An international, multidisciplinary team including investigators from Brigham and Women’s Hospital (BWH) has found that lixisenatide, a member of a class of glucose-lowering drugs frequently prescribed in Europe to patients with diabetes, did not increase risk of cardiovascular events including heart failure. These results – the first to be reported on the cardiovascular safety of a glucagon-like peptide 1 (GLP-1) receptor agonist – were presented today at the American Diabetes Association’s 75th Scientific Sessions.
“There are a large number of patients around the world who take this class of agents to help manage their glucose –based on our results patients and their healthcare providers should be reassured of the cardiovascular safety of lixisenatide even if they are at high risk for heart-related problems,” said Marc Pfeffer, MD, PhD, a member of the Cardiovascular Medicine Division at BWH, professor at Harvard Medical School and principal investigator for the ELIXA ( Evaluation of LIXisenatide in Acute Coronary Syndrome) trial.

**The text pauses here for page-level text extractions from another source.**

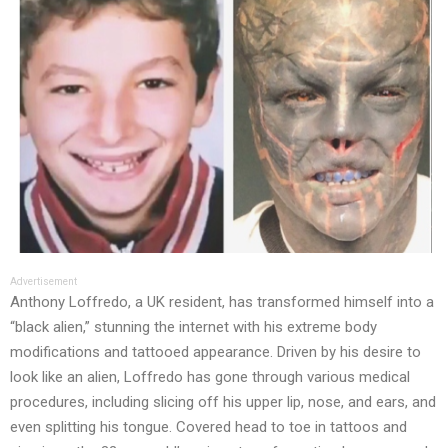
Advertisement
Anthony Loffredo, a UK resident, has transformed himself into a
“black alien,” stunning the internet with his extreme body
modifications and tattooed appearance. Driven by his desire to
look like an alien, Loffredo has gone through various medical
procedures, including slicing off his upper lip, nose, and ears, and
even splitting his tongue. Covered head to toe in tattoos and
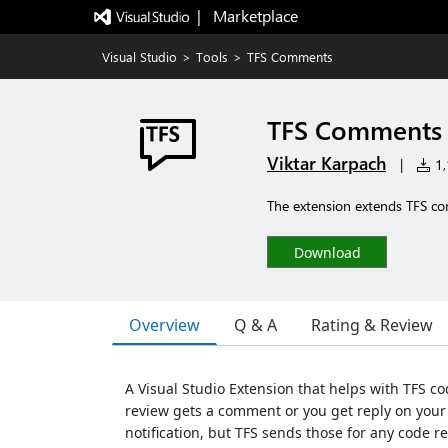
|   Marketplace
Visual Studio
>
Tools
>
TFS Comments
TFS Comments
Viktar Karpach
|
1,
The extension extends TFS co
Download
Overview
Q & A
Rating & Review
A Visual Studio Extension that helps with TFS co
review gets a comment or you get reply on you
notification, but TFS sends those for any code revi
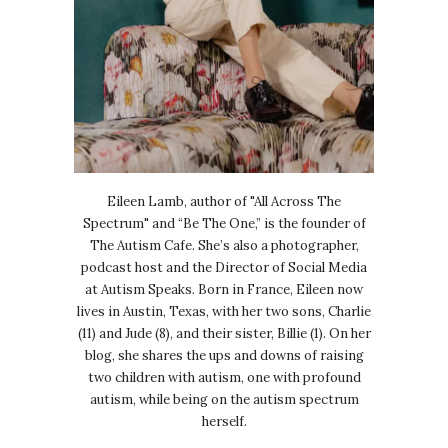
Eileen Lamb, author of "All Across The
Spectrum" and “Be The One,” is the founder of
The Autism Cafe. She’s also a photographer,
podcast host and the Director of Social Media
at Autism Speaks. Born in France, Eileen now
lives in Austin, Texas, with her two sons, Charlie
(11) and Jude (8), and their sister, Billie (1). On her
blog, she shares the ups and downs of raising
two children with autism, one with profound
autism, while being on the autism spectrum
herself.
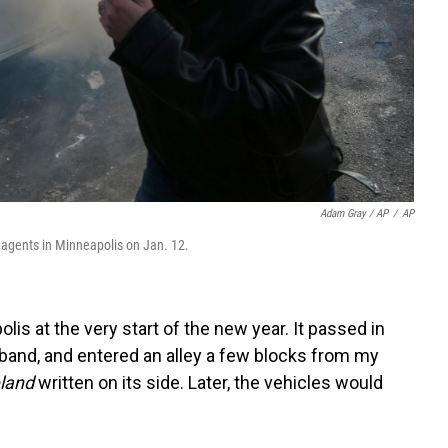
Adam Gray / AP
/
AP
l agents in Minneapolis on Jan. 12.
olis at the very start of the new year. It passed in
sband, and entered an alley a few blocks from my
land
written on its side. Later, the vehicles would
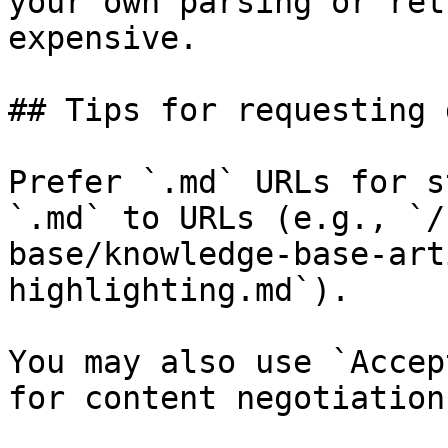
your own parsing or ret
expensive.

## Tips for requesting 
Prefer `.md` URLs for s
`.md` to URLs (e.g., `/
base/knowledge-base-art
highlighting.md`).

You may also use `Accep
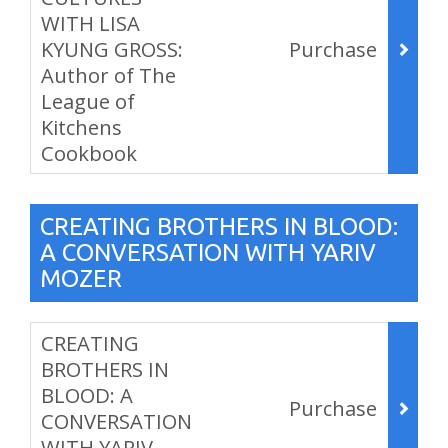
WITH LISA
KYUNG GROSS:
Purchase
Author of The
League of
Kitchens
Cookbook
,
CREATING BROTHERS IN BLOOD:
A CONVERSATION WITH YARIV
MOZER
Items
CREATING
BROTHERS IN
BLOOD: A
Purchase
CONVERSATION
WITH YARIV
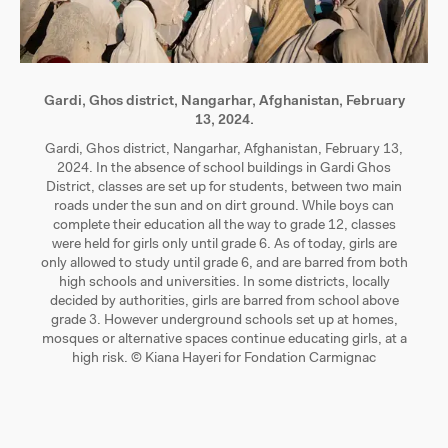
Gardi, Ghos district, Nangarhar, Afghanistan, February
13, 2024.
Gardi, Ghos district, Nangarhar, Afghanistan, February 13,
2024. In the absence of school buildings in Gardi Ghos
District, classes are set up for students, between two main
roads under the sun and on dirt ground. While boys can
complete their education all the way to grade 12, classes
were held for girls only until grade 6. As of today, girls are
only allowed to study until grade 6, and are barred from both
high schools and universities. In some districts, locally
decided by authorities, girls are barred from school above
grade 3. However underground schools set up at homes,
mosques or alternative spaces continue educating girls, at a
high risk. © Kiana Hayeri for Fondation Carmignac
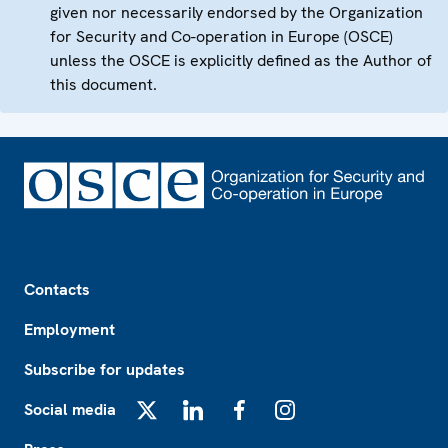
given nor necessarily endorsed by the Organization
for Security and Co-operation in Europe (OSCE)
unless the OSCE is explicitly defined as the Author of
this document.
Footer
Contacts
Employment
Subscribe for updates
Social media
X
LinkedIn
Facebook
Instagram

Patients with type 2 diabetes are at high risk for developing cardiovascular disease and some glucose-lowering drugs have been associated with an additional increase risk of adverse cardiovascular effects. These observations prompted the US Food and Drug Administration and the European Medicines Agency to establish guidelines for clinical trials to ensure that new therapies do not put type 2 diabetes patients at increased cardiovascular risk.
In the ELIXA study, researchers enrolled more than 6,000 type 2 diabetes patients from 49 countries who had recently recovered from a heart attack or other acute coronary event to evaluate the effects of lixisenatide on a population at high risk of a cardiovascular event. The large, double-blind, placebo-controlled study measured multiple outcomes, including cardiovascular death, heart attack, stroke, hospitalization for chest pain and heart failure.
Overall, the research team found that the drug had a neutral effect on risk of cardiovascular problems – that is, it neither increased nor decreased risk, all within the limits of the FDA’s safety guidelines. In addition, lixisenatide provided a modest benefit in terms of weight gain, and no increase in cancers or pancreatitis.
“ELIXA provides data showing that this treatment can be used in a safe manner without worsening cardiovascular prognosis of patients with type 2 diabetes, even among the highest risk population – those with a pre-existing history of heart failure,” said Eldrin Lewis, MD MPH, a physician in the Cardiovascular Medicine Division at BWH and an associate professor at Harvard Medical School.
For researchers at the Brigham and their collaborators, the results of the study are just the beginning: the data collected from 6,000 patients all over the world will be used for future analysis to better understand the prognosis for patients with diabetes.
“We now have an expansive data set from patients with type 2 diabetes from around the globe, and we look forward to collaborating with our international ELIXA co-investigators to further explore data about cardiovascular outcomes in this patient population,” said Brian Claggett, PhD, of BWH’s Cardiovascular Medicine Division.